Simenon, Georges; illustrations  de Loustal
Policier & Thriller
Paris : Omnibus, 2018, 204 pages, 29 €

🙂 🙂 🙂 Sur l'île

A bord du navire qui le mène à Papeete, le major Owen, petit-bourgeois anglais d’une soixantaine d’années, bon vivant et sans profession véritable puisque « joueur de cartes » n’en est pas réellement une, remarque qu’une des barques de sauvetage est occupée par un passager clandestin. Sans jamais le voir ni donc savoir s’il s’agit d’un homme ou d’une femme, Owen se met en tête de pourvoir aux besoins alimentaires de cette personne. A l’arrivée à Papeete, Owen constate que la barque est vide.
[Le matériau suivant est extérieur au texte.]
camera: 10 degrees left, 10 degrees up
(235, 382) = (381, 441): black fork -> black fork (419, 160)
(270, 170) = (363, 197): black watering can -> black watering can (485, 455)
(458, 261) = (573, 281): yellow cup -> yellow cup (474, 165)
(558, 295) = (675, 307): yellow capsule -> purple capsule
Même s’il ne l’a avoué à aucun des quelques autres passagers du navire, c’est animé d’un objectif précis que le major débarque sur l’île : il compte y retrouver un jeune homme, héritier d’une immense fortune qui s’ignore et lui prodiguer ses bons conseils. Au fur et à mesure de ses recherches, il en vient à se demander si le passager clandestin et lui-même ne poursuivent pas le même objectif.
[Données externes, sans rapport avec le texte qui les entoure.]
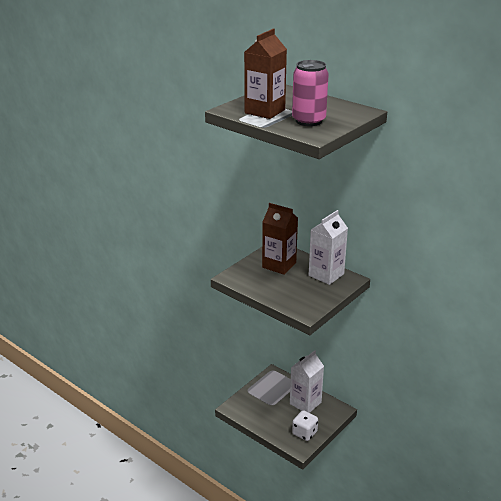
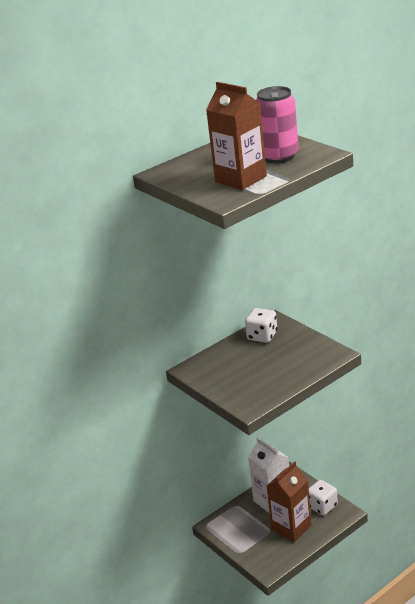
camera: 75 degrees left, 0 degrees up
(279, 265) = (232, 368): brown carton -> brown carton (291, 527)
(326, 275) = (262, 336): white carton -> white dice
Au temps béni des colonies
Publié pour la première fois en 1947, « Le passager clandestin »convoque les souvenirs amassés par Simenondurant le voyage autour du monde qu’il effectua de 1934 à 1935, et plus précisément ceux des deux mois qu’il passa à Tahiti. Et l’on peut dire qu’il excelle à restituer l’ambiance coloniale type de l’époque : couleurs chatoyantes, chaleur, oiseaux de paradis, langueur et oisiveté. Mais derrière l’image de carte postale, il y a le revers de la médaille, très simenonienne :  si tous les passagers débarquent en traînant chacun leur histoire derrière eux, ils deviennent rapidement les proies des coloniaux déjà présents. La petitesse de la communauté entraîne la fin de l’anonymat qui prévalait au départ de Marseille. Chacun épie ses contemporains, untel a toujours une bonne histoire à raconter sur un autre, tout le monde croit tout savoir sur tout le monde. En même temps, l’île elle-même exerce son emprise sur les nouveaux venus qui, chacun à leur rythme, finissent toujours par « s’encanaquiser », soit se laisser gagner par la perte de repères et de valeurs qui les guidaient avant leur arrivée. Leur séjour devient synonyme de parenthèse dans une existence codifiée, rigide et tracée d’avance. Pour certains, cette parenthèse risque de se prolonger au-delà de leurs prévisions.
Du Simenon pur jus : une histoire sans véritable suspense mais dans laquelle on plonge avec délectation, bercé par ce style si particulier et par les superbes illustrations de Loustal, dont il s’agit ici de la quatrième incursion dans l’univers de Simenon. C’est avec grâce et justesse qu’il colore cette plongée édifiante au cœur de l’âme humaine. Un moment de pause salvateur dans la déferlante continue de nouveautés littéraires, comme un retour à une part d’essentiel.